**Reading text:**
---

In Album 2, you have a duplicate of Image 1, let's call it Image 3.

When selecting "none", the result will be Image 1, Image 2 and Image 3
When selecting "restrict to reference album", the result will be Image 1
and Image 2.
This option is good if you have huge albums with potentially many
duplicates.

When selecting "exclude reference album", the result will be Image 1 and
Image 3.
This option is good if you do not care about duplicates in the same album.

>
>> If you choose "exclude reference album", the images are compared.
>
> Seems to function as "none"???
>
>>
>> To make it brief, the "reference Album" is the album of the image for
>> which the duplicates are searched.
>
> I don't select an image to look for its duplicates... I mark several
> albums to compare them. My goal is to delete all duplicate images,move
> the different images in the correct album and delete the empty
> "leftovers-albums". How is the reference album chosen by digikam? Is
> it the first marked album?
You are right, you do not select images.
But If you select an album, a duplicates search is done for every
(reference) image in this album.
and for each of these duplicates searches, the reference album is the
album in which
the image is located.

---

**Source material:**
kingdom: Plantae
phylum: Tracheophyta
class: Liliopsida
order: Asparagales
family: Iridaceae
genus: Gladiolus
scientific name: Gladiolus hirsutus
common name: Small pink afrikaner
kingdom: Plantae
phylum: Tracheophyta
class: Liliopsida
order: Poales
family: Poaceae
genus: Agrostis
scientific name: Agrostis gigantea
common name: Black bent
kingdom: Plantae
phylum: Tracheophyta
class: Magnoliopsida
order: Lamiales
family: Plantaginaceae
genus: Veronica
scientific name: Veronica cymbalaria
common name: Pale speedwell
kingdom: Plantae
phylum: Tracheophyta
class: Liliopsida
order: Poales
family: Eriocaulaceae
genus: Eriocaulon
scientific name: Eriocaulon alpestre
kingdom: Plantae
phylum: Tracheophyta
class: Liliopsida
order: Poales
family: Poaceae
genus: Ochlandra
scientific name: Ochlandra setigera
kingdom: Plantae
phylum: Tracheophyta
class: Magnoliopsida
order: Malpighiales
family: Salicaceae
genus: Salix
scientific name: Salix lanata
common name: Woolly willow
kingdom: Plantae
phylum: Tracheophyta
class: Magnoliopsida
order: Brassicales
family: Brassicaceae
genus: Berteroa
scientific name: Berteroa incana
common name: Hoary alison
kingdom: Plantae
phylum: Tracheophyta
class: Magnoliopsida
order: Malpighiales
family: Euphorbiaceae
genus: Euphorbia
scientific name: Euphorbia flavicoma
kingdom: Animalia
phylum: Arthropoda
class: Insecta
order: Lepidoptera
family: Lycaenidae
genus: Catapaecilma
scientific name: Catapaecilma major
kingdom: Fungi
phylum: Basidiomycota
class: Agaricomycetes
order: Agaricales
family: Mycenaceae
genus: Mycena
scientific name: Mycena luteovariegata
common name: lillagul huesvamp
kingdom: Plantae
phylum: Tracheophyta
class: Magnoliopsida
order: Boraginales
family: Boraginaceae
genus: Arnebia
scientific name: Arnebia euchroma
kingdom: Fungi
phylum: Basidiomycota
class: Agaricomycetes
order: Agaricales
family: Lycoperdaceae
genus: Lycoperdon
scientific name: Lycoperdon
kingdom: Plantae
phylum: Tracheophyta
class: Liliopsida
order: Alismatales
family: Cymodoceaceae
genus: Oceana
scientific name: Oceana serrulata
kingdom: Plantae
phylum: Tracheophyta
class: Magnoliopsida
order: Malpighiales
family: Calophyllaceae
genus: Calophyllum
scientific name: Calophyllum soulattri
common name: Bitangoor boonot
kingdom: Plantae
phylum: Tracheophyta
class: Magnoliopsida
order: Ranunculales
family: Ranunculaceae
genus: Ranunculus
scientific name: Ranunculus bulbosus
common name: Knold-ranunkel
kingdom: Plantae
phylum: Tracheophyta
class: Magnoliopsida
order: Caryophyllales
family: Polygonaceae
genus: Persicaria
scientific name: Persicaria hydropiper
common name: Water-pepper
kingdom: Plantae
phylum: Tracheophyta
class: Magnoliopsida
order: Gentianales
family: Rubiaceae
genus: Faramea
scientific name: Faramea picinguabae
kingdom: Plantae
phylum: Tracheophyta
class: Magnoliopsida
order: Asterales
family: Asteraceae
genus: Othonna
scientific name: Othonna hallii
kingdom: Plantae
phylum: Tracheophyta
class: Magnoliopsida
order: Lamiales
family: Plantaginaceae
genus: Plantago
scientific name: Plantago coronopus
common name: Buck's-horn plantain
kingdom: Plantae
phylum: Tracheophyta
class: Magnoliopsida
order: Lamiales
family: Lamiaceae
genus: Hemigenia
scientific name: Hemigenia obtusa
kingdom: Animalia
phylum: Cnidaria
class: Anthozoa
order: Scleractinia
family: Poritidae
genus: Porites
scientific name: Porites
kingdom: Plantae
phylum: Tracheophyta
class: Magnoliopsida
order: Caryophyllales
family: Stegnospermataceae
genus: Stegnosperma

---

**Required work:**
a – Copy the records verbatim, starting at their first line and ending with the line that contains "scientific name: Calophyllum soulattri", both lines included.
b – Go on with the forum thread about the reference album in digiKam's duplicate search, picking up right after its last sentence.

**Task-by-task answers:**
a –
kingdom: Plantae
phylum: Tracheophyta
class: Liliopsida
order: Asparagales
family: Iridaceae
genus: Gladiolus
scientific name: Gladiolus hirsutus
common name: Small pink afrikaner
kingdom: Plantae
phylum: Tracheophyta
class: Liliopsida
order: Poales
family: Poaceae
genus: Agrostis
scientific name: Agrostis gigantea
common name: Black bent
kingdom: Plantae
phylum: Tracheophyta
class: Magnoliopsida
order: Lamiales
family: Plantaginaceae
genus: Veronica
scientific name: Veronica cymbalaria
common name: Pale speedwell
kingdom: Plantae
phylum: Tracheophyta
class: Liliopsida
order: Poales
family: Eriocaulaceae
genus: Eriocaulon
scientific name: Eriocaulon alpestre
kingdom: Plantae
phylum: Tracheophyta
class: Liliopsida
order: Poales
family: Poaceae
genus: Ochlandra
scientific name: Ochlandra setigera
kingdom: Plantae
phylum: Tracheophyta
class: Magnoliopsida
order: Malpighiales
family: Salicaceae
genus: Salix
scientific name: Salix lanata
common name: Woolly willow
kingdom: Plantae
phylum: Tracheophyta
class: Magnoliopsida
order: Brassicales
family: Brassicaceae
genus: Berteroa
scientific name: Berteroa incana
common name: Hoary alison
kingdom: Plantae
phylum: Tracheophyta
class: Magnoliopsida
order: Malpighiales
family: Euphorbiaceae
genus: Euphorbia
scientific name: Euphorbia flavicoma
kingdom: Animalia
phylum: Arthropoda
class: Insecta
order: Lepidoptera
family: Lycaenidae
genus: Catapaecilma
scientific name: Catapaecilma major
kingdom: Fungi
phylum: Basidiomycota
class: Agaricomycetes
order: Agaricales
family: Mycenaceae
genus: Mycena
scientific name: Mycena luteovariegata
common name: lillagul huesvamp
kingdom: Plantae
phylum: Tracheophyta
class: Magnoliopsida
order: Boraginales
family: Boraginaceae
genus: Arnebia
scientific name: Arnebia euchroma
kingdom: Fungi
phylum: Basidiomycota
class: Agaricomycetes
order: Agaricales
family: Lycoperdaceae
genus: Lycoperdon
scientific name: Lycoperdon
kingdom: Plantae
phylum: Tracheophyta
class: Liliopsida
order: Alismatales
family: Cymodoceaceae
genus: Oceana
scientific name: Oceana serrulata
kingdom: Plantae
phylum: Tracheophyta
class: Magnoliopsida
order: Malpighiales
family: Calophyllaceae
genus: Calophyllum
scientific name: Calophyllum soulattri

b –
So, in the example above, the reference album of Image 1 and Image 2 is
Album 1
and the reference album of Image 3 is Album 2.

>
>
>>> In the results list some pictures in several albums are marked as
>>> reference. But I can't see why? There are albums in different album
>>> trees marked as reference....
>> Can you describe this more precise? I am not sure I understand what you
>> mean.
>
> OK, my english is a leftover from school... from the las centura :-) I
> try my very best:
That's okay. :)

>
> I have chosen 67 albums from 2 different album trees and searched the
> duplicates. The result list is ordered by date and separated by album.
>
> For the first xxx images the there were 3 albums with duplicates,
> images in the second album are marked as "reference".
>
> Suddenly... >xxx+1 image the reference image is located in the first
> album. No new search, just a chance in the ordering of the result list.
>
> I want to clean my album structure so I decide to delete the albums in
> the "wrong" position in my trees. The reference is not important for
> this decision. But I like to understand how it works...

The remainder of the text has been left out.